Economic growth has come largely at the expense of natural resource depletion and environmental degradation, and has not yet provided the basis for substantial reductions in economic and social inequality, which is why the concept of green growth aims to find ways to make growth compatible with environmental sustainability without neglecting the social dimension. What is needed for this to happen is institutional reform and good policies, which aim to get prices right and fix markets, address coordination failures and knowledge externalities, and assign property rights and prices to environmental services.
Inclusive green growth policies are difficult to design and, even in best case scenarios, no panacea for overcoming developing economies' structural shortcomings that have been excluding the poor from the benefits of growth. This raises several questions:
How to tailor inclusive green growth strategies to a country's specific circumstances, with an emphasis on maximizing local and immediate benefits for the poor?
How to implement policy changes and strategies in scenarios where groups that do not benefit from the adjustments make decided efforts to block reforms?
The conference will address cross-sectoral issues and aspects related to sustainable management of sectors like agriculture, industry, energy and transport; as well as the adoption of sustainable life styles reducing individual ecological footprints, equity concerns, and strategies for poverty eradication.
In particular, but not exclusively, we invite contributions (papers and projects) that provide answers to the following questions:
What lessons can be learned from existing poverty reduction strategies about the scope for making social, economic and environmental objectives mutually reinforcing?
What mix of regulatory, marked-based and informative instruments is needed to facilitate the transition towards green growth which is pro-poor and inclusive?
Are there models of agriculture, which can sustainably meet increased demand for food, feed, fuel and fiber while respecting resource scarcities and the integrity of vital ecosystems?
What are the technological and financing needs for a green economy transition in agriculture, one that includes and benefits smallholder farmers, agricultural laborers and food security?

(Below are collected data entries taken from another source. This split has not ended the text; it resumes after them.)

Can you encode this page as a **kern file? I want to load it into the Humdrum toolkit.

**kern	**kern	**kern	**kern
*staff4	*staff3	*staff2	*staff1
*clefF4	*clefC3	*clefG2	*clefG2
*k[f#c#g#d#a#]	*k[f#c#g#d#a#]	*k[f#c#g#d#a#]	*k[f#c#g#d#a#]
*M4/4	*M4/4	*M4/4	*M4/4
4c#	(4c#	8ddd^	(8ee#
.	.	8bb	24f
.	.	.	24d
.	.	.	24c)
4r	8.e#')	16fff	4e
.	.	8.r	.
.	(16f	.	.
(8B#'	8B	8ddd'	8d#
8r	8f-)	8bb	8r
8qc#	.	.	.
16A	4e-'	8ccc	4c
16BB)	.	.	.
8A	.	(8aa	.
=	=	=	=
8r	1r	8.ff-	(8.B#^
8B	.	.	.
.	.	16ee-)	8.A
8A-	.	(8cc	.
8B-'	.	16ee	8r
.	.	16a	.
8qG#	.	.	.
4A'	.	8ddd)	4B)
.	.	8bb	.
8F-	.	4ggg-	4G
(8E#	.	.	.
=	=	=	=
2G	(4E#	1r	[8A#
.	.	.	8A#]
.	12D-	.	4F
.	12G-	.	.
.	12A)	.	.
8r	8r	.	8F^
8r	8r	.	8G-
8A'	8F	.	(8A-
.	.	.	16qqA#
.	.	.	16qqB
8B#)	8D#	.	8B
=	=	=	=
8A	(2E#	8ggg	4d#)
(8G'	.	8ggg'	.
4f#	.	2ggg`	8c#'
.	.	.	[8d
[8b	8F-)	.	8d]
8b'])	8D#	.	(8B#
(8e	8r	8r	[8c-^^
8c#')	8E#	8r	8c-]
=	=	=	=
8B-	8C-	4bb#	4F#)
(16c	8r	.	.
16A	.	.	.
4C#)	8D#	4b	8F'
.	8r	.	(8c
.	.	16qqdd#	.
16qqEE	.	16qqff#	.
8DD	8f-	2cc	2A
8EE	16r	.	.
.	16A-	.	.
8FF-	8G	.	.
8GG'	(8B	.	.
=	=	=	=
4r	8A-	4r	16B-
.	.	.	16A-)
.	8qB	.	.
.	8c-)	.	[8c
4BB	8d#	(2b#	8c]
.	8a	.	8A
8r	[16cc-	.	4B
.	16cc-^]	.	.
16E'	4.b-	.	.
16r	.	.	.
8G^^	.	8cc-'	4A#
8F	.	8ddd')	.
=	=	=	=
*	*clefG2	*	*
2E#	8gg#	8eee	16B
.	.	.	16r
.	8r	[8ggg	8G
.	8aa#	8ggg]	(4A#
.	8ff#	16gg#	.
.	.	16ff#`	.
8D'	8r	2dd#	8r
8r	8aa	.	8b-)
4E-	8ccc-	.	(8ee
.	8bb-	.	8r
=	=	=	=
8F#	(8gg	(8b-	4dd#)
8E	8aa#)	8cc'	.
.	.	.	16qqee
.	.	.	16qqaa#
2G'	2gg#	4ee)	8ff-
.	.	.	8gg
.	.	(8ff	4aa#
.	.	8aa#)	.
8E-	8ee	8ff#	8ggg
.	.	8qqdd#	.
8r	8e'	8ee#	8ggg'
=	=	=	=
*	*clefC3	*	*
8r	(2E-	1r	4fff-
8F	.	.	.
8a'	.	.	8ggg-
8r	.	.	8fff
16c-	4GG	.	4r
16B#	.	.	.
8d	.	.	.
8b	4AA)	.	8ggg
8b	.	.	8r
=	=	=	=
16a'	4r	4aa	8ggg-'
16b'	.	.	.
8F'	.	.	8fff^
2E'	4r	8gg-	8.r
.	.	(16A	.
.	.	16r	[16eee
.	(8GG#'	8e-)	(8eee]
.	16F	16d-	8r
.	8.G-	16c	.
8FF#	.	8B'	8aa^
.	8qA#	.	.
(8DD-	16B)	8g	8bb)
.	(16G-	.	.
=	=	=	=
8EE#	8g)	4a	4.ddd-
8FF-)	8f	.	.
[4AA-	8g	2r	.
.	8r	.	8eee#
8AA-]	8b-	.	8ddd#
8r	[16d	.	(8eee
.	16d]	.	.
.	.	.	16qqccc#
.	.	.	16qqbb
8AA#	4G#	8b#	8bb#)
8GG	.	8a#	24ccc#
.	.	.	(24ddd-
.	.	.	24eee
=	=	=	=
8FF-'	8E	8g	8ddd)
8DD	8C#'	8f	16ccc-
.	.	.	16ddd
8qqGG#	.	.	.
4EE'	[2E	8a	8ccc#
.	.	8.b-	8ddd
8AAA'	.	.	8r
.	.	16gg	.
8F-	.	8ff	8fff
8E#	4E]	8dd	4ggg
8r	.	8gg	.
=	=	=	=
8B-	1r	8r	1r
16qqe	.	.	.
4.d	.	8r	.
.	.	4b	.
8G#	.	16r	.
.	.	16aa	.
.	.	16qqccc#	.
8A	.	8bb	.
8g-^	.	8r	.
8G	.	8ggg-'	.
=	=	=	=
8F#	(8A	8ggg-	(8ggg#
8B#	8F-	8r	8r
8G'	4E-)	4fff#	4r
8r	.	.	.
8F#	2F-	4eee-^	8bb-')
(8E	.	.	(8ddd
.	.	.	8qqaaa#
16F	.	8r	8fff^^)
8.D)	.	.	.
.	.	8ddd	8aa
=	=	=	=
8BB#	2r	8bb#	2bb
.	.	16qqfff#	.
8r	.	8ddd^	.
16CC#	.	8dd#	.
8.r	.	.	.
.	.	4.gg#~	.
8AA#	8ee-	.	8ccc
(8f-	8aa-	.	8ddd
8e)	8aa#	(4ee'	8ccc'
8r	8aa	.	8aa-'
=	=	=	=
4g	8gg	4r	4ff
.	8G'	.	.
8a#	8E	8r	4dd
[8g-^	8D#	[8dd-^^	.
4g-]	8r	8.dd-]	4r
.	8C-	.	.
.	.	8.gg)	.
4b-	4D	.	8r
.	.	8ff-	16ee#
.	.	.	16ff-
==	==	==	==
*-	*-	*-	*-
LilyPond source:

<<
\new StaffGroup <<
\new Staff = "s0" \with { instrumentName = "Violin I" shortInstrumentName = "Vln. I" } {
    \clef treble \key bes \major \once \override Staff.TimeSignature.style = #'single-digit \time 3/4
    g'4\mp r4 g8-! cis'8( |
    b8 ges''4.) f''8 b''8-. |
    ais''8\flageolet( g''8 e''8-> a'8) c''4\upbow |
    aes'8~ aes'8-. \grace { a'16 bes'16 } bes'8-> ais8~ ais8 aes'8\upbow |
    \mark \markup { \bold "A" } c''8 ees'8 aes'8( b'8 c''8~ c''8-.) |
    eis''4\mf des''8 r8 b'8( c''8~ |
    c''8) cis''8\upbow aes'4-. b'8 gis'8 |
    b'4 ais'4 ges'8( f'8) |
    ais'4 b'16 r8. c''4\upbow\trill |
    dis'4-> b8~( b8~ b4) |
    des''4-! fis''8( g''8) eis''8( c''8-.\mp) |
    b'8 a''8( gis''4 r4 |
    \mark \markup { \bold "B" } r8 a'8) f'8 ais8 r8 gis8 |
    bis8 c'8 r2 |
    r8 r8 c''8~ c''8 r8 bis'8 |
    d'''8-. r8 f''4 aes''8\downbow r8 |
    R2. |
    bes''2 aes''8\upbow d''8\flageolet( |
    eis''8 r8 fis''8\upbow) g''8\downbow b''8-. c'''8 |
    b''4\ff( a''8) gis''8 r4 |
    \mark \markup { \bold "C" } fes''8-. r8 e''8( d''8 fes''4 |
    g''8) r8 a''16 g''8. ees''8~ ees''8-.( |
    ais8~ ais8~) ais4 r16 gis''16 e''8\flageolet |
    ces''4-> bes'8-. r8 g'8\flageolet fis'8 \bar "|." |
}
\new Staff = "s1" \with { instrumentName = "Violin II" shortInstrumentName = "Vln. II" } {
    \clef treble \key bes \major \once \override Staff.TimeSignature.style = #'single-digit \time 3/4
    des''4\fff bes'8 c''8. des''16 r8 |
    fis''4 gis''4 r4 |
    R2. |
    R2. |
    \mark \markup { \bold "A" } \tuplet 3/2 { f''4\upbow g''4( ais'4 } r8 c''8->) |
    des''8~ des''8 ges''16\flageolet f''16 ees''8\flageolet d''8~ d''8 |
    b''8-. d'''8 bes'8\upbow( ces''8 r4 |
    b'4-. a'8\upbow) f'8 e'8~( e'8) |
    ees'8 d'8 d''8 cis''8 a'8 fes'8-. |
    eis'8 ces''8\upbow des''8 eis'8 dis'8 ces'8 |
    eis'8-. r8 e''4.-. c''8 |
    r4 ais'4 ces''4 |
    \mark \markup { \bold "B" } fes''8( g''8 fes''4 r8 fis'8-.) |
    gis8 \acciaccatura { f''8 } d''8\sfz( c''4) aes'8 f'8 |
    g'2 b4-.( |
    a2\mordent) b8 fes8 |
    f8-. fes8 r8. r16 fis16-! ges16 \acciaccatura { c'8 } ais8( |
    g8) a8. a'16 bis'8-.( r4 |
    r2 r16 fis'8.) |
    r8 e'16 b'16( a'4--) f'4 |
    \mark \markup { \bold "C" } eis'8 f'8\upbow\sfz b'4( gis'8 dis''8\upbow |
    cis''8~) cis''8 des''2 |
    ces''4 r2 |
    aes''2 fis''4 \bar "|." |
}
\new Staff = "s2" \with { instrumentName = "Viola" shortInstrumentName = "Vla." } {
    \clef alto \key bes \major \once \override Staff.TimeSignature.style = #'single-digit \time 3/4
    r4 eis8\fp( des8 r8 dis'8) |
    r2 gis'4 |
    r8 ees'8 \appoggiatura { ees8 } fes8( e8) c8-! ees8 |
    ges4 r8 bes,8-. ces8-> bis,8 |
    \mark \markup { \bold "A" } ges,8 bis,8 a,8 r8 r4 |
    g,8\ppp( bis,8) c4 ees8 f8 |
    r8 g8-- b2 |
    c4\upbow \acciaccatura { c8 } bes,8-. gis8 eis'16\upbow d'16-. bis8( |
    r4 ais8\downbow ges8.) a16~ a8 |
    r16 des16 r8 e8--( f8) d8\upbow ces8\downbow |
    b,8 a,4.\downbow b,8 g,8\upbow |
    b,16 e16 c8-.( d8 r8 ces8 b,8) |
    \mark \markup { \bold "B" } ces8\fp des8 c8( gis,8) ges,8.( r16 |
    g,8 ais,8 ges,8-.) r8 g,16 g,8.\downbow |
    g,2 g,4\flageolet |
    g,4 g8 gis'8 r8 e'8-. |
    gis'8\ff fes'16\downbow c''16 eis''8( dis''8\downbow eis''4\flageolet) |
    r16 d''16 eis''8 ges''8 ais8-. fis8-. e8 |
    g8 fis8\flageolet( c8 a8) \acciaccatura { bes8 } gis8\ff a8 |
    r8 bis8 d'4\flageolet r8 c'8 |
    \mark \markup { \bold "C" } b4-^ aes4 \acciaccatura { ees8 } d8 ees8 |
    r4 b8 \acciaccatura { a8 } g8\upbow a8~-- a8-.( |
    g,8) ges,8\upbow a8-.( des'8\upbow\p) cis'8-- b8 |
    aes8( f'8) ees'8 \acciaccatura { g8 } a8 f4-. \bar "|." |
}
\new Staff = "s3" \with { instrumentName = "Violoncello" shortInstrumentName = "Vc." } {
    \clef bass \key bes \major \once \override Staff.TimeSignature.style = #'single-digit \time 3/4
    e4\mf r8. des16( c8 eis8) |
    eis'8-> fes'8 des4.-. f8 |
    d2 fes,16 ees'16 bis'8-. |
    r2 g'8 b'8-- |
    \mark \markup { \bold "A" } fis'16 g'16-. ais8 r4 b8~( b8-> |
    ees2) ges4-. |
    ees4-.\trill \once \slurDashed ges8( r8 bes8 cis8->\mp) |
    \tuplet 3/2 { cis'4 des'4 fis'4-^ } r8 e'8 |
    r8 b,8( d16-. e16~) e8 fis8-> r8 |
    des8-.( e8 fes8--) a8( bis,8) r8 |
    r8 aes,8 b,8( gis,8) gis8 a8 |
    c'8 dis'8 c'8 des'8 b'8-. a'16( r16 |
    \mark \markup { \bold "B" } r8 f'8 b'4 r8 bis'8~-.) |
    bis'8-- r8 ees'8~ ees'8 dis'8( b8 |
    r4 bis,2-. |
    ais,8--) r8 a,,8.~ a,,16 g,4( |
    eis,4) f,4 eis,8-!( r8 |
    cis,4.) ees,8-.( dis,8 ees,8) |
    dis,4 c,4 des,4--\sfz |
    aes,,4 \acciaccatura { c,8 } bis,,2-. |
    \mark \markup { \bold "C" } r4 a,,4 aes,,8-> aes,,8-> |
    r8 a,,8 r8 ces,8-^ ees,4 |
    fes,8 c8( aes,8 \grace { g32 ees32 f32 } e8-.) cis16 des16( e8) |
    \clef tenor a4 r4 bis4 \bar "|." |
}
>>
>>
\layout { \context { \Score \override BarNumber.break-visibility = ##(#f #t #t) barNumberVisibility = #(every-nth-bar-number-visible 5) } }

How can the international development community contribute to this?
How to shape consumer behavior towards green societies in developing and emerging regions?
How can business and policymakers work together to create a green and inclusive economy, and upscale green and inclusive employment and business models?
How can green and inclusive growth be modeled?
In addition, the PEGNet Best Practice Award will be awarded for the fifth time to best practice in cooperation between researchers and practitioners. While plenary sessions focus on the conference theme, parallel sessions and Best Practice Award projects will be to all topics surrounding PEGNet's core theme, i.e. the nexus between poverty, equity and growth.
The conference will provide a platform for high-level dialogue and exchange of ideas between development researchers, practitioners and policy-makers. The two conference days will feature parallel sessions based on invited and contributed papers as well as project presentations. The parallel sessions will be complemented by a debate, a round-table discussion, and keynote speeches by renowned speakers from academia, economic policy and development practice. In addition, the PEGNet Best Practice Award will be awarded for the fifth time to best practices in cooperation between researchers and practitioners.
We are happy to announce that Margaret McMillan and Oeindrila Dube were this year's keynote speakers.
Margaret McMillan is an associate professor of economics at Tufts University and a Research Associate in the NBER's program on International Trade and Investment. In 2009, she was appointed the Director of the Development Strategies and Governance Division of the International Food Policy Research Institute. McMillan holds a Ph.D. in economics (with distinction) from Columbia University an MPA from Princeton University and B.A. in mathematics and economics (summa cum laude) from Boston University. Her research interests lie in the areas of international trade, investment and development. McMillan is the recipient of numerous awards for her research.
Oeindrila Dube is an assistant professor of politics and economics at New York University. She is also an affiliate at the Bureau for Research and Economic Analysis of Development (BREAD). Her broad research interest lies in the political economy of conflict and development.
The conference is co-organised by the Department of Economics at the University of Copenhagen, the Kiel Institute for the World Economy (IfW), the Gesellschaft für internationale Zusammenarbeit (GIZ) on behalf of the German Ministry for Economic Cooperation and Development (BMZ) and supported by the KfW Development Bank, and the Courant Poverty Research Centre at the University of Göttingen.